- **EXERCISE DATA**
======

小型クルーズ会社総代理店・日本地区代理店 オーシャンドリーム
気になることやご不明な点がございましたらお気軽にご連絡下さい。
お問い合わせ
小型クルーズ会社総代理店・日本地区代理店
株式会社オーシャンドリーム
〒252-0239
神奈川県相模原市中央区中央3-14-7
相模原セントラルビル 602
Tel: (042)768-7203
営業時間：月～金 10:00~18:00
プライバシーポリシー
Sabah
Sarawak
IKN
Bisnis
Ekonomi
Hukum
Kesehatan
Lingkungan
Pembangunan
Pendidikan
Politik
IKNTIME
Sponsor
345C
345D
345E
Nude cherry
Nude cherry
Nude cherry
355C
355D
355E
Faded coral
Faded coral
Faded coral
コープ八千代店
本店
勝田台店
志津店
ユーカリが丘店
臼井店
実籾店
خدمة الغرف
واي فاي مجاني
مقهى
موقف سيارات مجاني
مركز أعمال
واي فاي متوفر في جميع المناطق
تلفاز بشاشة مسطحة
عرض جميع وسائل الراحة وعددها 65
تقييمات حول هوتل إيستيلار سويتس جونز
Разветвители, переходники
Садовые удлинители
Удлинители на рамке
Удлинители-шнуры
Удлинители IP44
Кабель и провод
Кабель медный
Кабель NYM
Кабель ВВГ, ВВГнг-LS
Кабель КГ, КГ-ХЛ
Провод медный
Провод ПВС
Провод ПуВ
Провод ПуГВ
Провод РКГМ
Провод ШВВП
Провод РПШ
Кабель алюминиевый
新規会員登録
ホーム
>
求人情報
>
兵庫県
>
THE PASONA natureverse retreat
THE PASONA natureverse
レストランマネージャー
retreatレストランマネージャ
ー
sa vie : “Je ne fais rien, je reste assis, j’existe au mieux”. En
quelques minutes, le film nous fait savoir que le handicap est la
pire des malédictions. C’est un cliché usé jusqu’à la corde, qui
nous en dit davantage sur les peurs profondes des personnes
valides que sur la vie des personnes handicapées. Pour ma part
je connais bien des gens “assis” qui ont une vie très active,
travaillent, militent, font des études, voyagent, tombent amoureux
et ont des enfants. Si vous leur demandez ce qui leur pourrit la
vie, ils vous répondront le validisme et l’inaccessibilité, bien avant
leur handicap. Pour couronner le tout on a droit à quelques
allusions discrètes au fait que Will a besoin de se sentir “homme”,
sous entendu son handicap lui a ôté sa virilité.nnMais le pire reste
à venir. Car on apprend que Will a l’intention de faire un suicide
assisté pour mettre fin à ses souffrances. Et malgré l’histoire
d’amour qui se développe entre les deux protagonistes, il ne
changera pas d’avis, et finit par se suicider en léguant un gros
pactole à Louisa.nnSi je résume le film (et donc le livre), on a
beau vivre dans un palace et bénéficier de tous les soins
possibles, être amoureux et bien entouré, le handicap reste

======

Restate all the material exactly, word for word.

- **ANSWER TO THE PROBLEM**
小型クルーズ会社総代理店・日本地区代理店 オーシャンドリーム
気になることやご不明な点がございましたらお気軽にご連絡下さい。
お問い合わせ
小型クルーズ会社総代理店・日本地区代理店
株式会社オーシャンドリーム
〒252-0239
神奈川県相模原市中央区中央3-14-7
相模原セントラルビル 602
Tel: (042)768-7203
営業時間：月～金 10:00~18:00
プライバシーポリシー
Sabah
Sarawak
IKN
Bisnis
Ekonomi
Hukum
Kesehatan
Lingkungan
Pembangunan
Pendidikan
Politik
IKNTIME
Sponsor
345C
345D
345E
Nude cherry
Nude cherry
Nude cherry
355C
355D
355E
Faded coral
Faded coral
Faded coral
コープ八千代店
本店
勝田台店
志津店
ユーカリが丘店
臼井店
実籾店
خدمة الغرف
واي فاي مجاني
مقهى
موقف سيارات مجاني
مركز أعمال
واي فاي متوفر في جميع المناطق
تلفاز بشاشة مسطحة
عرض جميع وسائل الراحة وعددها 65
تقييمات حول هوتل إيستيلار سويتس جونز
Разветвители, переходники
Садовые удлинители
Удлинители на рамке
Удлинители-шнуры
Удлинители IP44
Кабель и провод
Кабель медный
Кабель NYM
Кабель ВВГ, ВВГнг-LS
Кабель КГ, КГ-ХЛ
Провод медный
Провод ПВС
Провод ПуВ
Провод ПуГВ
Провод РКГМ
Провод ШВВП
Провод РПШ
Кабель алюминиевый
新規会員登録
ホーム
>
求人情報
>
兵庫県
>
THE PASONA natureverse retreat
THE PASONA natureverse
レストランマネージャー
retreatレストランマネージャ
ー
sa vie : “Je ne fais rien, je reste assis, j’existe au mieux”. En
quelques minutes, le film nous fait savoir que le handicap est la
pire des malédictions. C’est un cliché usé jusqu’à la corde, qui
nous en dit davantage sur les peurs profondes des personnes
valides que sur la vie des personnes handicapées. Pour ma part
je connais bien des gens “assis” qui ont une vie très active,
travaillent, militent, font des études, voyagent, tombent amoureux
et ont des enfants. Si vous leur demandez ce qui leur pourrit la
vie, ils vous répondront le validisme et l’inaccessibilité, bien avant
leur handicap. Pour couronner le tout on a droit à quelques
allusions discrètes au fait que Will a besoin de se sentir “homme”,
sous entendu son handicap lui a ôté sa virilité.nnMais le pire reste
à venir. Car on apprend que Will a l’intention de faire un suicide
assisté pour mettre fin à ses souffrances. Et malgré l’histoire
d’amour qui se développe entre les deux protagonistes, il ne
changera pas d’avis, et finit par se suicider en léguant un gros
pactole à Louisa.nnSi je résume le film (et donc le livre), on a
beau vivre dans un palace et bénéficier de tous les soins
possibles, être amoureux et bien entouré, le handicap reste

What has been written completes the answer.